At a yard sale this past weekend, I wandered amongst clothes strung on a line from tree to tree and blankets covered with kids' toys and kitchen gadgets. All the yard sale wares were interesting, but on one table, sitting there as if presented just for me, was a Smith-Corona typewriter. I fiddled with the lock and opened it up to find a typewriter in fine shape. I knew I must to take it home for my daughter.
There wasn't a price tag on the machine so I went looking for its owner. After a bit, an older, distinguished looking man approached and asked me what I'd like to pay him. I had no clue. As we both stood there mulling it over---him rubbing his scruffy chin---- a woman added from the porch, "That typewriter will be worth something someday..." And she then addressed the man by my side, "Didn't you write many of your books on that thing?"
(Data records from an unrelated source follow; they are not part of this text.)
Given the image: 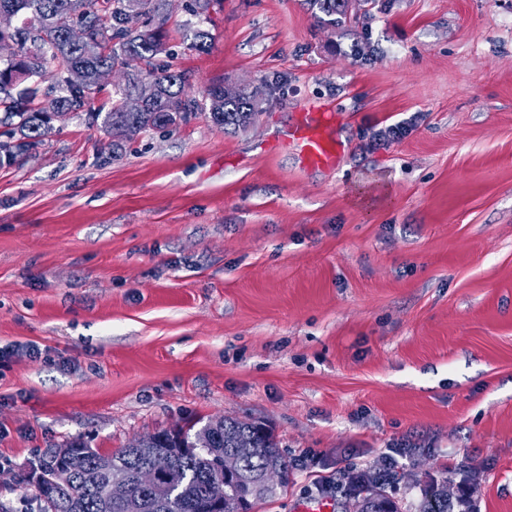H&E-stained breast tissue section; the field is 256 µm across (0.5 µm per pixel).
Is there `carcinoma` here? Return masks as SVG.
I'll list each match as a JSON object with an SVG mask.
<instances>
[{"mask_svg": "<svg viewBox=\"0 0 512 512\" xmlns=\"http://www.w3.org/2000/svg\"><path fill=\"white\" fill-rule=\"evenodd\" d=\"M308 4L322 25L336 27L352 21L344 0H308ZM134 10L144 19L142 30L128 25V13ZM161 10L162 0H0V12L25 16L24 25L0 30V161L11 162L36 150L58 112H84L92 121H101L109 135L114 127L127 122L137 123L144 130H167L186 119V74L160 71L154 66V59L167 52L166 33L154 25L161 18ZM72 23L89 29L88 43L68 41ZM130 62L137 66L122 98L105 113L88 108L90 94L102 89L98 73ZM70 69L82 72L81 83L68 81L66 72ZM47 77L52 83L41 101L39 88L27 81ZM144 83L157 88L156 96L140 112L124 111V98ZM208 96V117L218 126L236 127L255 112L247 93L226 102L220 86L214 85ZM66 448L65 457L57 458L55 448L39 463L40 468L49 470L62 461L73 473L71 490L64 496L48 481L35 486L43 512H129L125 505L106 499L98 476L109 466L132 471L156 450L172 452L174 463L156 489L135 490L141 503L139 512H212L206 484L229 452L241 453V460L238 474L226 481L224 512H250L253 501L277 494L275 488L253 490L262 473L277 468L286 474L290 466L269 428L234 418L209 422L194 433L160 430L113 452L102 453L80 440L66 444ZM350 493L357 497L358 512H398L370 479L350 488ZM425 496L424 512H448L447 487H434Z\"/></svg>", "mask_w": 512, "mask_h": 512, "instance_id": "cac0c4a2", "label": "carcinoma"}]
</instances>
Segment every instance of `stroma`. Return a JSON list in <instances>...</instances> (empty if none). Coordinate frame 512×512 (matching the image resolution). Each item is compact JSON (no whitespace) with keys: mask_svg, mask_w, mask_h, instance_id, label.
<instances>
[{"mask_svg":"<svg viewBox=\"0 0 512 512\" xmlns=\"http://www.w3.org/2000/svg\"><path fill=\"white\" fill-rule=\"evenodd\" d=\"M193 2L162 14L186 121L116 151L72 113L0 165V347L42 350L0 361V504L41 512L17 478L47 449L226 417L291 464L252 512H355L345 473L391 458L401 512L461 482L512 512V0H369L348 28ZM224 82L265 98L233 132ZM312 107L345 139L329 169L293 138Z\"/></svg>","mask_w":512,"mask_h":512,"instance_id":"obj_1","label":"stroma"}]
</instances>
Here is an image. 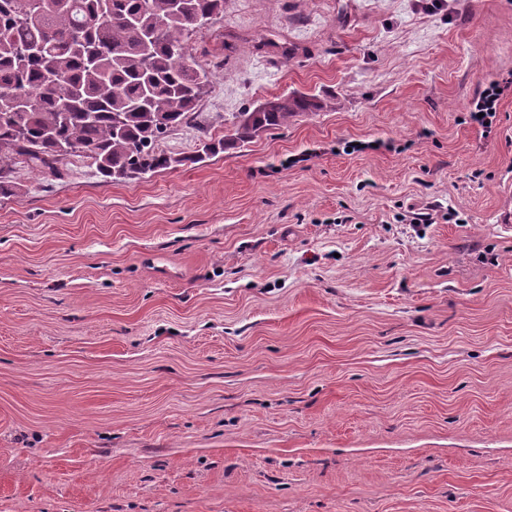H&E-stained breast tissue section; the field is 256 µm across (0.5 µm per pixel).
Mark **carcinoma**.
<instances>
[{"mask_svg": "<svg viewBox=\"0 0 512 512\" xmlns=\"http://www.w3.org/2000/svg\"><path fill=\"white\" fill-rule=\"evenodd\" d=\"M0 0V97L29 104L0 112V199L15 188V161L60 179L70 159L122 181L237 149L288 125L323 100L289 93L244 113L203 154L157 150L187 124L208 85L189 34L224 14V0Z\"/></svg>", "mask_w": 512, "mask_h": 512, "instance_id": "cac0c4a2", "label": "carcinoma"}]
</instances>
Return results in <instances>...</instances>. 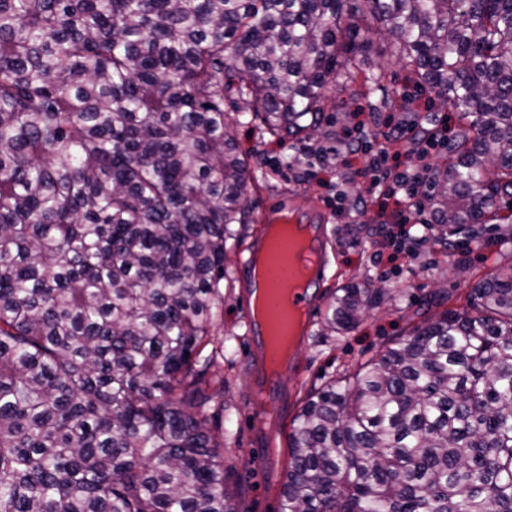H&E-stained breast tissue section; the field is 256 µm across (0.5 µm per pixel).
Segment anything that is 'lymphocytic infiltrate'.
<instances>
[{
  "mask_svg": "<svg viewBox=\"0 0 512 512\" xmlns=\"http://www.w3.org/2000/svg\"><path fill=\"white\" fill-rule=\"evenodd\" d=\"M352 135L346 136L343 148L351 154L364 155L367 161L363 176L371 180L373 198L357 197L344 201L338 189H331L327 199L337 216L346 218L354 213H363L371 206L373 199H381L383 209L388 212L387 220L378 222L374 234L391 244L395 254H402L398 238L409 239L414 228L424 226L421 217L419 189L432 177V170L426 159L432 152L442 147L448 135L447 120H440L436 134L414 137L415 121L413 113H406L401 122L390 127L380 144H373L365 136L364 121H356ZM411 142L414 153L422 160L421 165L413 167L399 159V148L404 142Z\"/></svg>",
  "mask_w": 512,
  "mask_h": 512,
  "instance_id": "f902f5d3",
  "label": "lymphocytic infiltrate"
}]
</instances>
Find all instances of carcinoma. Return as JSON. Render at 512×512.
Segmentation results:
<instances>
[{
	"instance_id": "cac0c4a2",
	"label": "carcinoma",
	"mask_w": 512,
	"mask_h": 512,
	"mask_svg": "<svg viewBox=\"0 0 512 512\" xmlns=\"http://www.w3.org/2000/svg\"><path fill=\"white\" fill-rule=\"evenodd\" d=\"M384 37L461 126L430 235L512 219V0H0V512H238L214 319L248 163ZM294 419L282 512H512V267ZM389 297L334 294L331 332Z\"/></svg>"
}]
</instances>
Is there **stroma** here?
I'll use <instances>...</instances> for the list:
<instances>
[{"instance_id": "stroma-1", "label": "stroma", "mask_w": 512, "mask_h": 512, "mask_svg": "<svg viewBox=\"0 0 512 512\" xmlns=\"http://www.w3.org/2000/svg\"><path fill=\"white\" fill-rule=\"evenodd\" d=\"M363 58L366 69L385 71L384 87L356 84L330 88L322 125L309 140L284 143L269 135L260 136L249 125L234 129L253 178L248 185L247 221L233 225V237L227 243L224 307L215 319L214 334L224 341V417L219 433L224 437V473L238 512H280L290 460L288 435L313 388L335 376L343 364L367 360L393 339L408 335L414 325L420 324L421 311L432 315L448 309L468 311L472 289L498 269L512 265V243H498L504 225L489 224L478 239L456 234L448 242L409 243L399 268L394 269L374 259L386 248L384 241L369 234L372 222L379 218V206H372L360 222L349 223L339 220L327 205L325 184L329 181L340 183L348 200L370 193L368 179H347L350 169L366 164L364 158L347 156L340 148L350 113L378 114L380 124L369 126L368 131L382 136L385 119L397 121L402 117L401 109L383 104L389 87L425 102V109L418 114L424 129H431V115L442 112L433 91L408 82L404 62L385 41H374ZM325 151L331 154L329 168L306 180L295 178L292 165L315 162ZM273 157L286 160V167L272 168L269 160ZM290 197L301 216L311 215L316 208L322 211L328 219L334 249L329 253V268L311 313L312 327L300 351L296 372L279 389L276 417L271 426L264 427L254 417L260 400L258 355L247 333L238 271L249 254L260 211ZM368 279L388 290L390 302L369 310L358 327L349 332L324 331L322 320L336 289L360 286Z\"/></svg>"}]
</instances>
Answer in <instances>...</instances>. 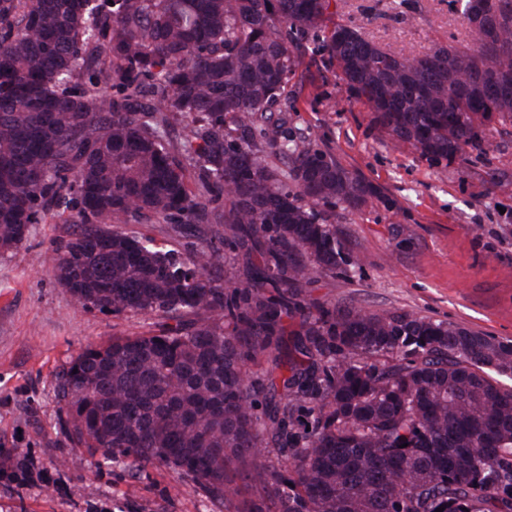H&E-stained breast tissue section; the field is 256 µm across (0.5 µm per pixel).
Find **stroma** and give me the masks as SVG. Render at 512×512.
I'll return each instance as SVG.
<instances>
[{
  "instance_id": "obj_1",
  "label": "stroma",
  "mask_w": 512,
  "mask_h": 512,
  "mask_svg": "<svg viewBox=\"0 0 512 512\" xmlns=\"http://www.w3.org/2000/svg\"><path fill=\"white\" fill-rule=\"evenodd\" d=\"M345 22L393 51L463 34L448 0H345L320 33ZM298 76L288 101L295 126L391 201L344 214L339 228L363 267L319 276L311 297L512 340V128L484 155L432 163L394 145L326 58L303 57ZM74 230L49 219L18 252L0 254V512H213L168 469L131 476L70 447L59 430L60 368L82 346L149 328L141 315L84 311L55 281L51 245Z\"/></svg>"
}]
</instances>
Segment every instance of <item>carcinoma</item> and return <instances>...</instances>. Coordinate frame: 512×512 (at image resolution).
Masks as SVG:
<instances>
[{
	"mask_svg": "<svg viewBox=\"0 0 512 512\" xmlns=\"http://www.w3.org/2000/svg\"><path fill=\"white\" fill-rule=\"evenodd\" d=\"M332 2L0 0V252L56 216L77 230L51 272L81 308L158 318L70 358L59 428L218 512H512V341L307 300L362 267L336 209L389 199L282 109L302 55H326L393 142L485 154L512 127V0H448L465 37L418 54L319 37ZM137 224H199L202 247Z\"/></svg>",
	"mask_w": 512,
	"mask_h": 512,
	"instance_id": "1",
	"label": "carcinoma"
}]
</instances>
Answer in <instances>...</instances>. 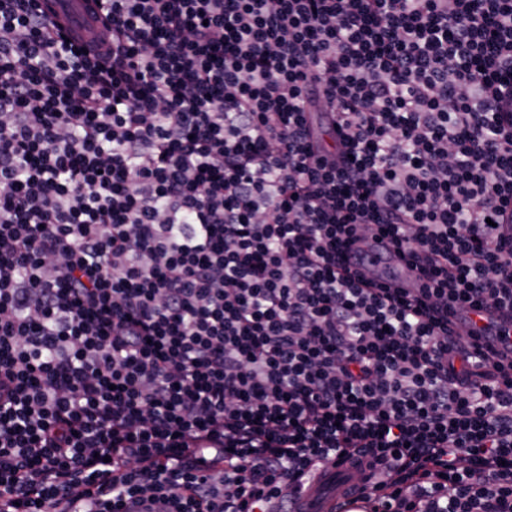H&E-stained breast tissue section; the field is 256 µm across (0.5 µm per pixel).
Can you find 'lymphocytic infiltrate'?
<instances>
[{"label":"lymphocytic infiltrate","mask_w":512,"mask_h":512,"mask_svg":"<svg viewBox=\"0 0 512 512\" xmlns=\"http://www.w3.org/2000/svg\"><path fill=\"white\" fill-rule=\"evenodd\" d=\"M100 3L0 0V512H512V0ZM41 8L47 18L56 23H61L68 29L65 20V12L73 19L74 25L70 37L78 44L89 42L92 38L97 37L103 29V22L106 17L98 6L90 4L83 0H65V1H41ZM460 319L467 325L471 324L472 328H482L492 324L496 327H506L510 329L511 324V315L509 311L490 313L486 310H470L464 317L454 319L453 321L455 323ZM343 471V466L334 467L327 464L314 472L296 499L293 510L296 512H327L331 510V506L336 500L335 491L329 494L332 478L334 477V487L335 475L338 480L343 476L340 474Z\"/></svg>","instance_id":"1"}]
</instances>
"Really?" I asked, almost in disbelief. He turned and pulled out some travel books from a nearby bureau.
"This one and this one were written on that typewriter," he replied in a reminiscent tone.
Always a sucker for a nostalgia, I quickly replied, "Well, I must get it for my kids because they both want to be writers someday."
He smiled and replied, "Well, in that case... If it's going to a couple future writers..." And then he thought of something and told me to wait for him.
He returned a bit later with a couple of his books. He asked for my kids' names and dedicated the books to them-----"Happy writing"---and we settled on a price for the Smith-Corona.
My kids love their "new" typewriter and it only adds to its mystique that it came from a real writer. It has been traveling everywhere with us ever since and I must smile when I'm driving down the road listening to the tick-tick-ticking of a typewriter from the backseat of the car.